From the highlands to the runway: why the kilt is taking over fashion, vom Hochland auf den Laufsteg, weshalb der Schottenrock Mode ist, war vor zwei Jahren eine grosse Geschichte in Dazed, einem Trendmagazin. Warum? Kleider hätten kein Geschlecht bekanntlich, schreibt die Autorin. Und was für ein Kleidungsstück wäre folglich besser geeignet, die gesamte sich ebenfalls zunehmend geschlechtslos verstehende Modekundschaft zu bedienen, als der Kilt? Immerhin handelt es sich dabei im Grundsatz um einen Rock, ein Kleidungsstück also, das früher, als noch engstirnig-binär gedacht wurde, als weiblich galt, das in der Schottenversion aber betont männlich daherkommt – Ye sagte seinerzeit, als jemand über seinen Look witzelte, kaledonische Krieger hätten in solchen ihre Feinde totgeschlagen, «was gibt’s da zu lachen?».

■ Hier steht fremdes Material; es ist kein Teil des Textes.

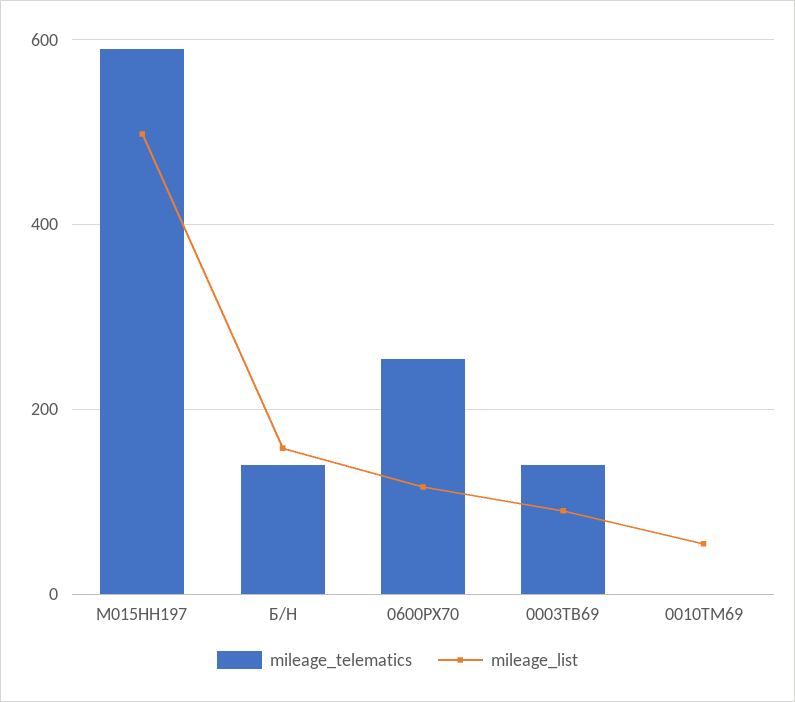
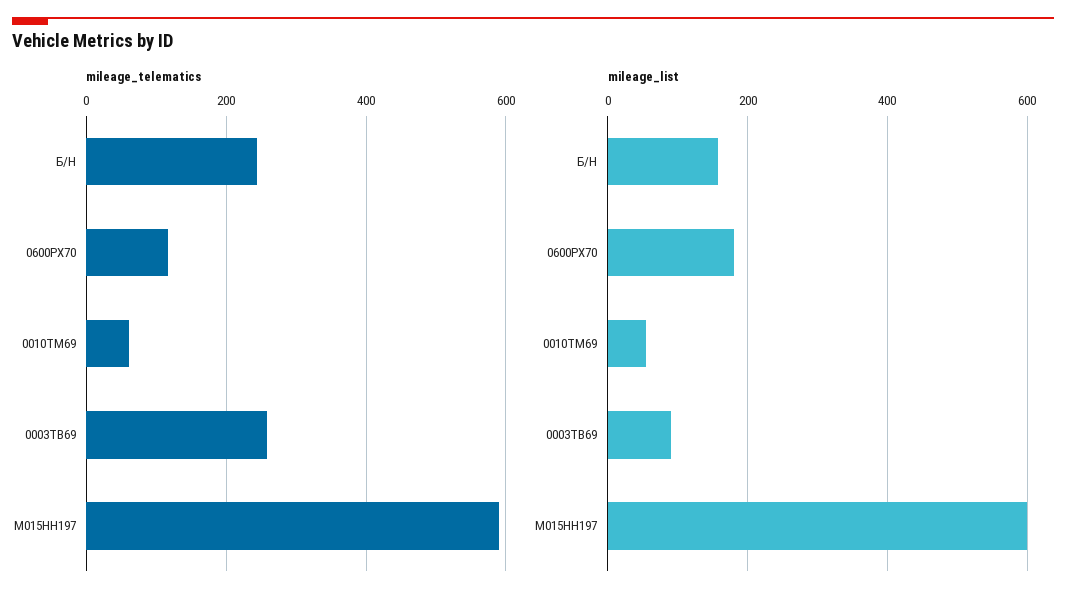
  {
    "mileage_telematics": {
      "М015НН197": 580,
-     "Б/Н": 140,
+     "Б/Н": 240,
-     "0600РХ70": 260,
+     "0600РХ70": 120,
-     "0003ТВ69": 140,
+     "0003ТВ69": 260,
-     "0010ТМ69": 0
+     "0010ТМ69": 60
    },
    "mileage_list": {
-     "М015НН197": 500,
+     "М015НН197": 600,
      "Б/Н": 160,
-     "0600РХ70": 120,
+     "0600РХ70": 180,
      "0003ТВ69": 100,
      "0010ТМ69": 60
    }
  }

Die Verantwortlichen von Modemarken jedenfalls teilen die Einschätzung der Vordenker, vielleicht weniger aus weltanschaulichen, mehr aus wirtschaftlichen Gründen: Neue Kleider für neue Kunden, der mögliche Markt ist gross und zahlungskräftig. Falls sich der Trend durchsetzt, hier haben Sie es ziemlich früh gelesen. Und falls nicht: Unter dem Rock tragen Schotten Unterhosen oder auch nicht. Warm genug sei der Wollstoff, so dass Geschlechtsteile auch bei tiefen Temperaturen nicht frieren müssen. Egal, ob männliche, weibliche oder was es sonst noch für welche gibt.